On February 17, President Obama signed into law the American Recovery and Reinvestment Act of 2009, an economic stimulus package with a total cost to the U.S. government (as estimated by the Congressional Budget Office) of $787 billion. The package is a mix of federal government spending, federal tax cuts and support for state and local governments. The Obama administration predicts it will save or create more than 3.5 million jobs. As previewed in our briefing earlier this month,1 the package includes several provisions aimed at greater U.S. energy independence and the advancement of alternative energy technologies.

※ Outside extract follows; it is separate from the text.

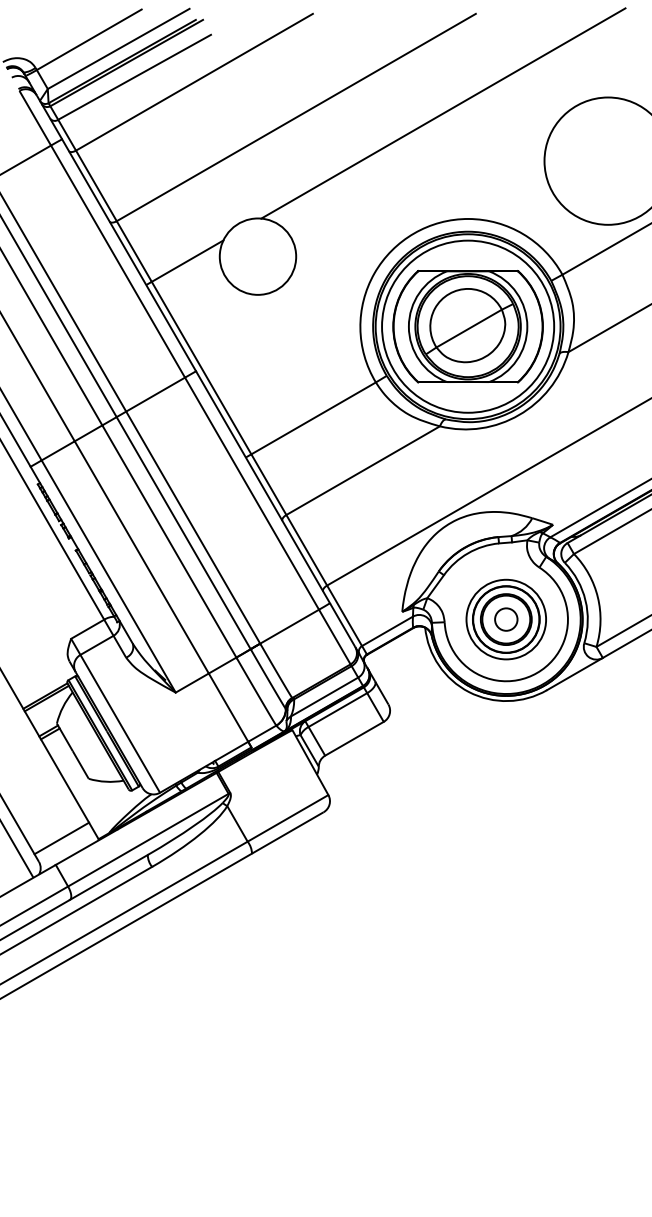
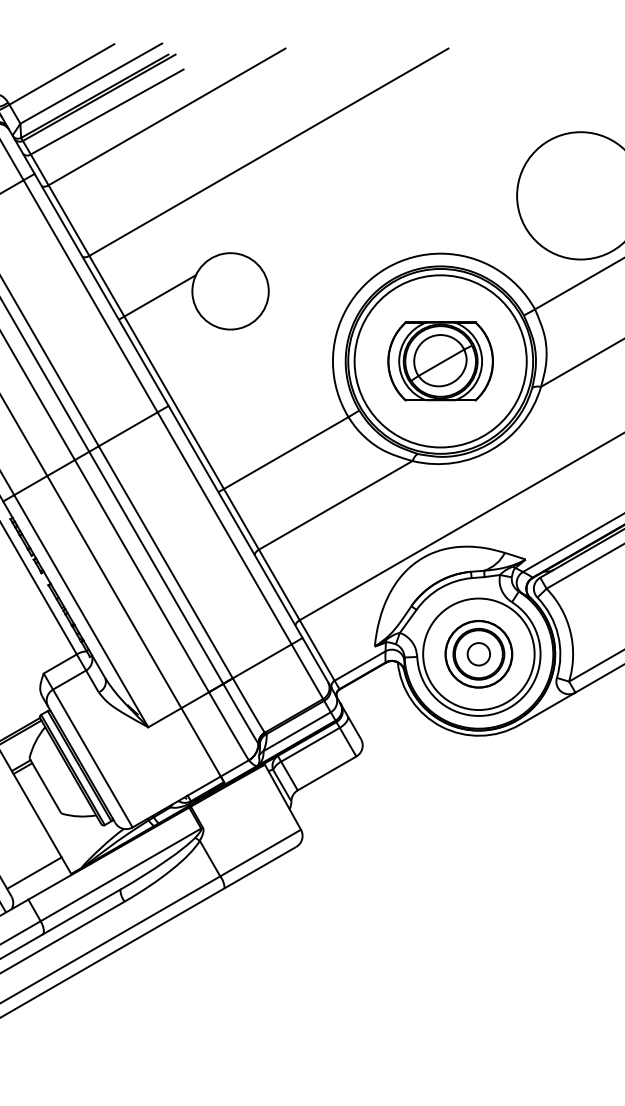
line: (443, 113) -> (416, 148), removed
part: (467, 326) -> (440, 361), size x0.7
circle: (506, 619) -> (479, 654), size x1.4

The earlier version of the bill, HR 1, as it was passed in the House of Representatives on January 28, 2009, allocated approximately $75 billion to energy-related purposes. However, shortly after the bill moved to the Senate, a compromise on several key provisions emerged from discussions among moderate Democratic senators and a handful of Republican senators, resulting in a pared-down version of the plan. The two versions were reconciled in a joint House-Senate conference committee before both chambers voted on the compromise text.

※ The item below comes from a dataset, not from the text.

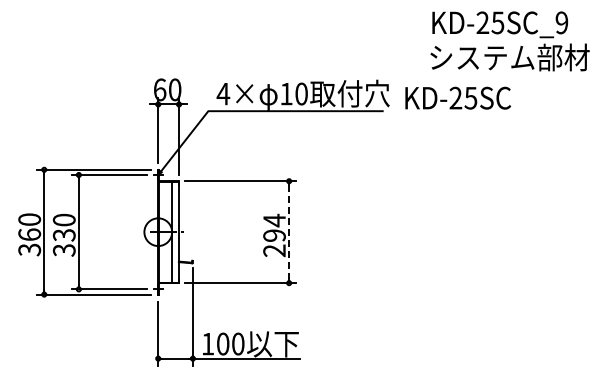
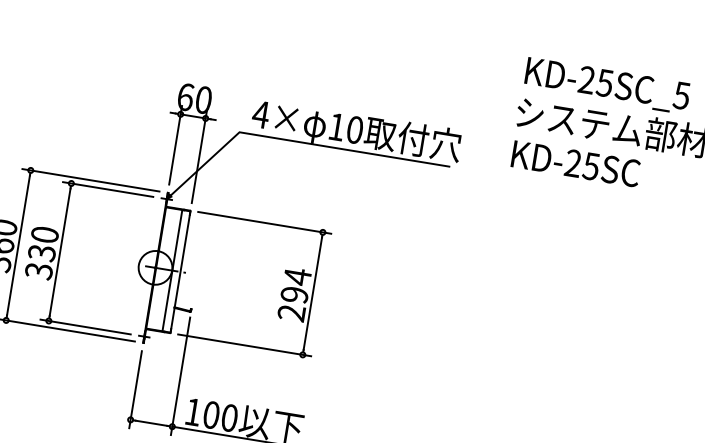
text: (561, 22) -> (681, 95), KD-25SC_9 -> KD-25SC_5
text: (457, 97) -> (575, 162), moved
line: (289, 232) -> (313, 294), dashed -> solid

The finalized stimulus plan was approved by the House on the afternoon of February 13, 2009, again without any Republican support, and by the Senate later that evening. The bill was signed into law by President Obama on February 17. The substance of the energy provisions in the bill, summarized below, does not differ significantly from the original House version of the bill. The Senate compromise did, however, reduce the amounts allocated to several types of expenditure and tax relief. Overall spending for purposes related to alternative energy and energy efficiency now stands at $45 billion.

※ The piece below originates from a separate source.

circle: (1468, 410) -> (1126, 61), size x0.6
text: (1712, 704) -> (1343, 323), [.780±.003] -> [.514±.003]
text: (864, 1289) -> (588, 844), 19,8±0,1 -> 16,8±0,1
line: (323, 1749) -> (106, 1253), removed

Broadly, the major elements of the stimulus package relevant to the Obama administration energy plan were:
- a major extension, generally for three years, of production tax credits for renewable energy production (beyond extensions previously enacted in October 2008) and a new 30 percent tax credit for investment in certain renewable energy facilities;
- authorization for an additional $1.6 billion of new clean renewable energy bonds to finance certain renewable energy facilities and $2.4 billion of qualified energy conservation bonds to finance programs designed to reduce greenhouse gas emissions;
- tax credits for families that purchase plug-in hybrid vehicles with at least 5 kilowatt hours of battery capacity and an increase in the amounts of alternative fuel pump credits;
- an extension and modification of tax credits for energy-efficiency improvements to existing homes, increasing the credit to offset 30 percent (rather than 10 percent) of the cost of such improvements in 2009 and 2010, but capped at $1,500 per home;
- funding for improved energy efficiency in federal buildings and state and local public buildings, and funding of federal and state energy technology research programs;
- funding for domestic manufacturing facilities to develop more advanced vehicle batteries and construction of electrical systems at transportation facilities;
- funding to replace vehicles in federal fleets with alternative fuel or hybrid vehicles;
- loan guaranties or other support to private entities researching biofuels or carbon sequestration technologies;
- grants of $11 billion for electrical grid projects, including $4.5 billion for “smart grid” electric transmission projects; and
- $750 million for competitive job training grants for high-growth and emerging industry sectors, including $500 million for jobs relating to energy efficiency and renewal.
One notable feature of the compromise bill is the speed with which it will be implemented. The package favors projects that will be ready to begin in 2009 and the Congressional Budget Office estimates that 74 percent of the money will be spent by September 30, 2010, compared with 64 percent under the original House bill.